Pour toutes les raisons, qu'elles soient éthiques ou morales, qu'elles relèvent de la protection des animaux, de la santé ou de l'environnement. Manger de la viande est une hérésie !

Vous avez conçu et publié la revue « regeneration ». Comment en êtes-vous arrivé là ?

J'étais un adepte de la « Waerland-Bewegung » allemande. Celle-ci publiait une revue comportant une partie dédiée à la Suisse, une rubrique pour laquelle j'ai été invité à rédiger des articles au vu de mon talent pour l'écriture. Après trois ans, j'ai écrit un article qui a déplu au président. On m'a démis de mes fonctions et les pages réservées à la Suisse on été supprimées. Sur ce, j'ai créé la revue « regeneration », qui comptait près de deux mille abonnés et a été publiée de 1966 à 2007.

En viviez-vous ?

Non, c'était du bénévolat pur. Je n'en retirais aucun bénéfice financier, mais je parvenais à couvrir les frais. Je gagnais ma vie en tant qu'employé de commerce. Mon objectif était d'informer les gens. J'estimais qu'il fallait aller au-delà du mode de vie et de l'alimentation pour prendre en compte les condidérations politiques. À mes yeux, le simple fait d'arrêter de manger de la viande n'était pas suffisant.

Qu'avez-vous entrepris ?

Je me suis, par exemple, engagé en faveur de l'agriculture bio dès ses débuts. En 1972, j'ai assisté au premier congrès sur le végétarisme et j'ai cofondé la Schweizer Reformjugend, un groupe de jeunes végétariens dont la présidence a été confiée au jeune Fredy Forster. Il a fait un travail remarquable. Les jeunes ont besoin de modèles de leur âge. Moi, j'avais déjà une cinquantaine d'années à ce moment-là. À cette époque, les végétariens étaient en moyenne plutôt âgés et ils renonçaient à la viande en premier lieu pour des raisons de santé. Or, nous voulions toucher les jeunes. C'est pourquoi nous avons organisé des camps pour les adolescents durant lesquels nous leur présentions un mode de vie proche de la nature, conscient et sain.

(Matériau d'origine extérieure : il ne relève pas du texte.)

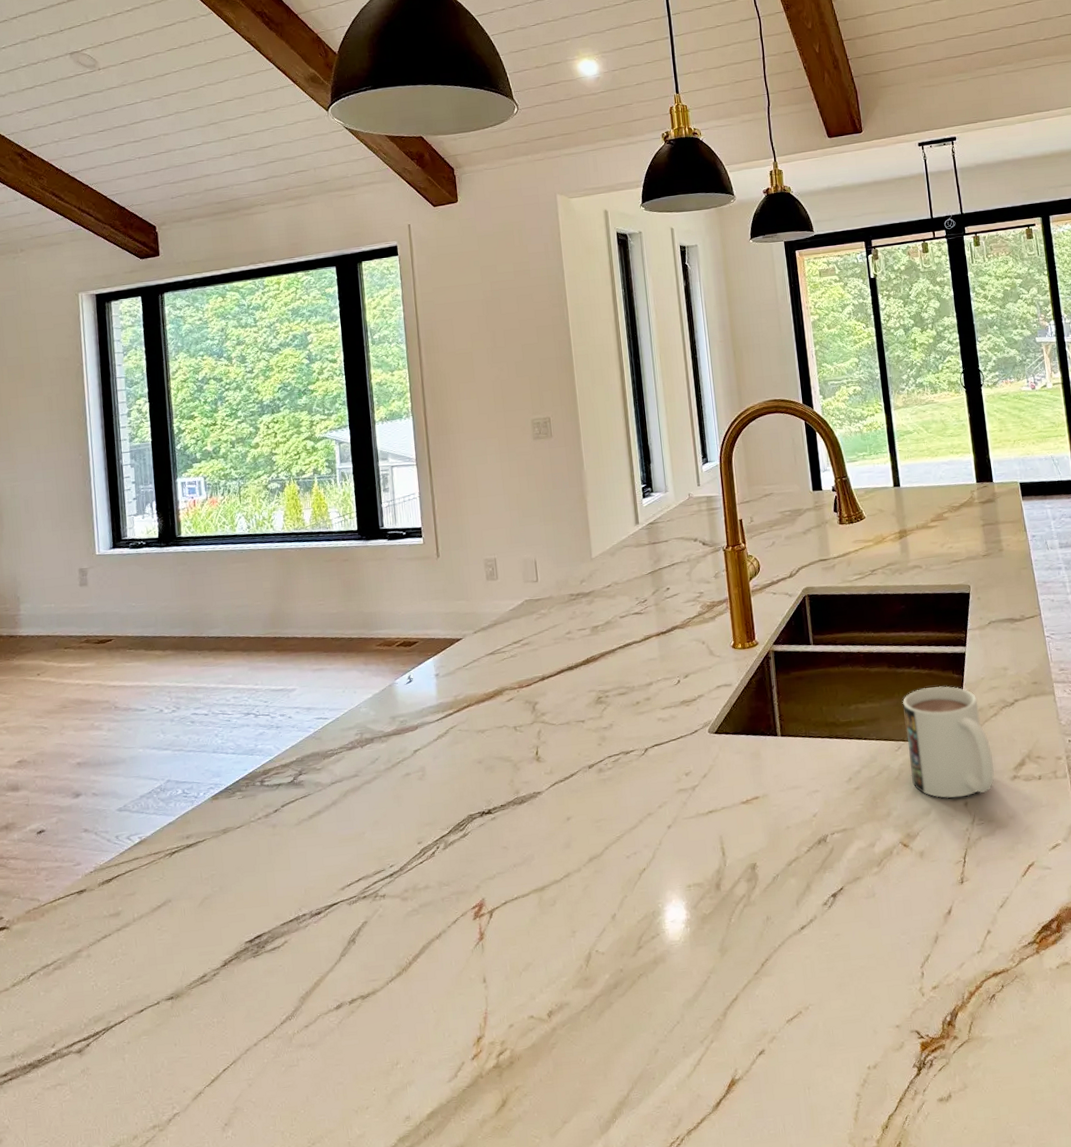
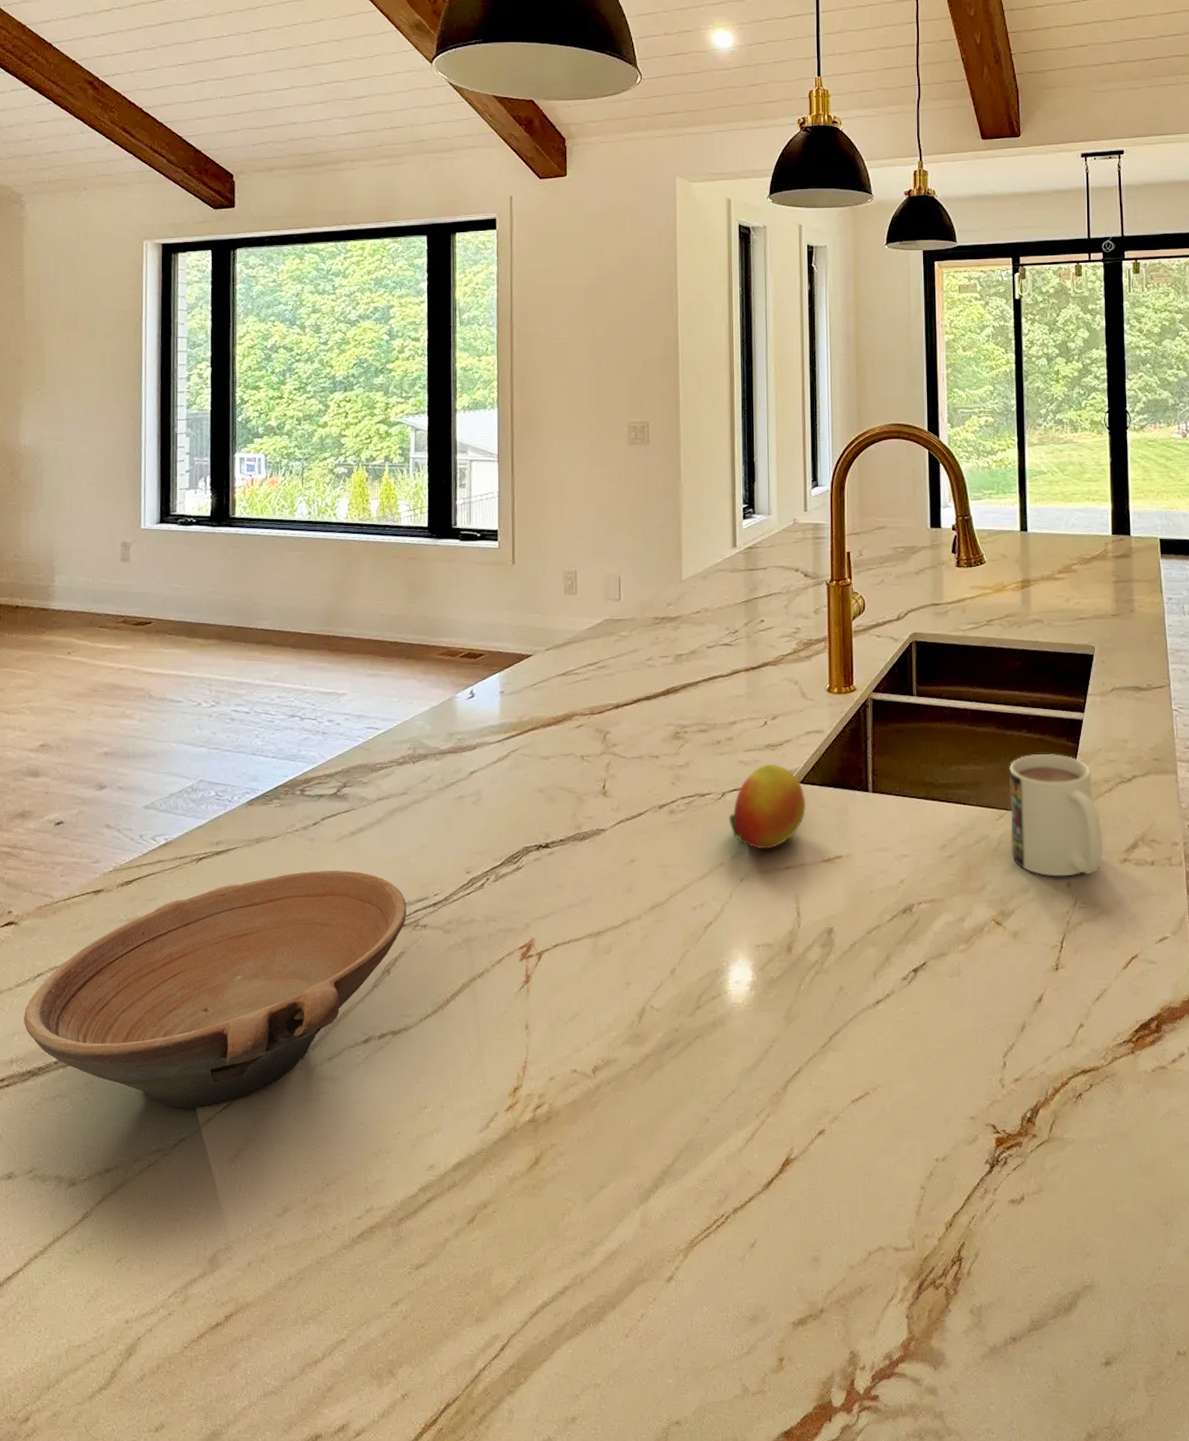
bowl: none [21,851,366,1086] -> present [24,870,407,1108]
fruit: none [652,718,723,797] -> present [729,765,807,850]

Votre épouse vous soutenait-elle dans votre engagement ?

Oui, nous avons tout entrepris ensemble. Cela dit, elle a fini par vivre huit mois par an aux Canaries à cause de sa maladie. Notre fils a aussi suivi le même chemin que nous.

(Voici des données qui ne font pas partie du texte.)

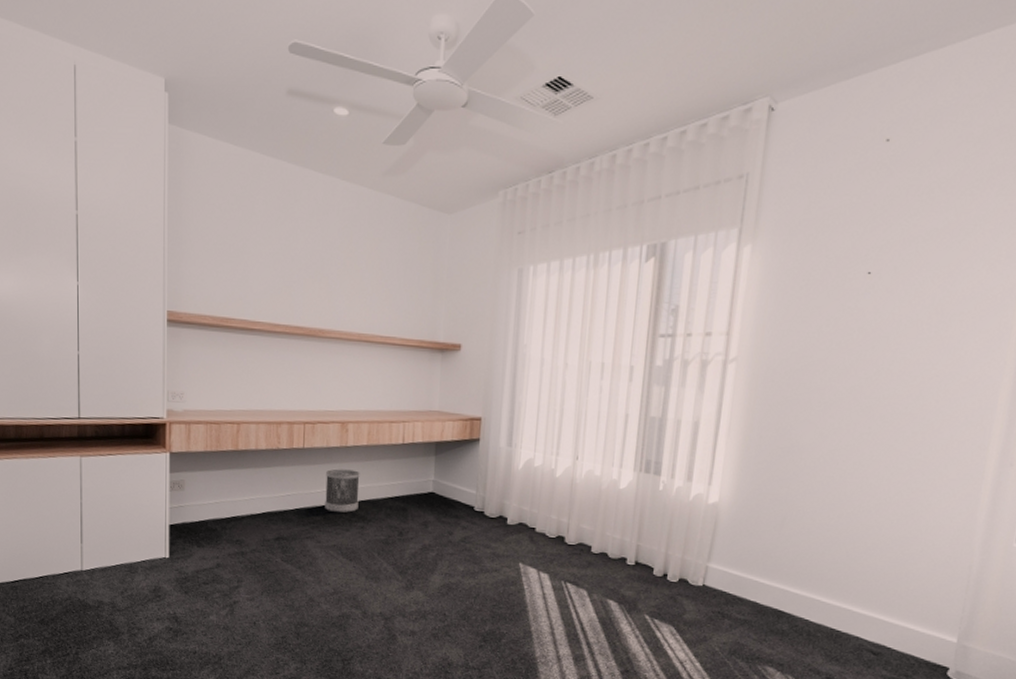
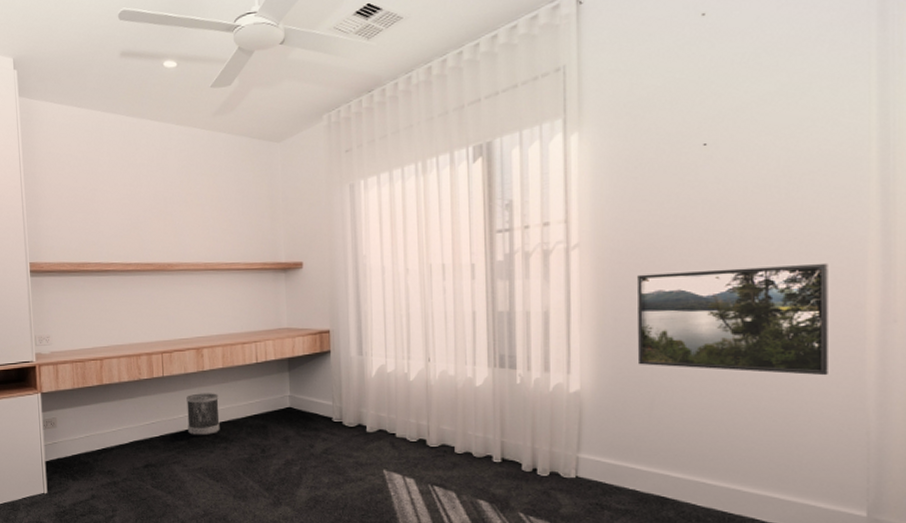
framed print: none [775,395,962,510] -> present [636,262,828,376]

Quelle est votre religion ?

Je suis protestant non pratiquant. Je considère que les humains ont tous le même droit à la vie, quelle que soit leur religion. J'ai souvent fait le constat que les personnes qui se disent athées ont des exigences poussées en termes d'éthique.

Qu'est-ce qui a changé depuis vos débuts ? Êtes-vous satisfait de la situation actuelle ?

De nos jours, on devient végétarien pour des raisons très diverses et il existe des alternatives à la viande délicieuses. Le grand public est de mieux en mieux informé. Malgré cela, les progrès ne se font que lentement, car on ne peux pas forcer les choses. Nous sommes investis de la mission cruciale de sauver la planète. Nous n'y parviendrons que si nous optons pour la bonne approche sur le plan psychologique. Je reste optimiste !

Nell Andris

Complément : Edwin Heller est malheureusement décédé le 26 juin 2012.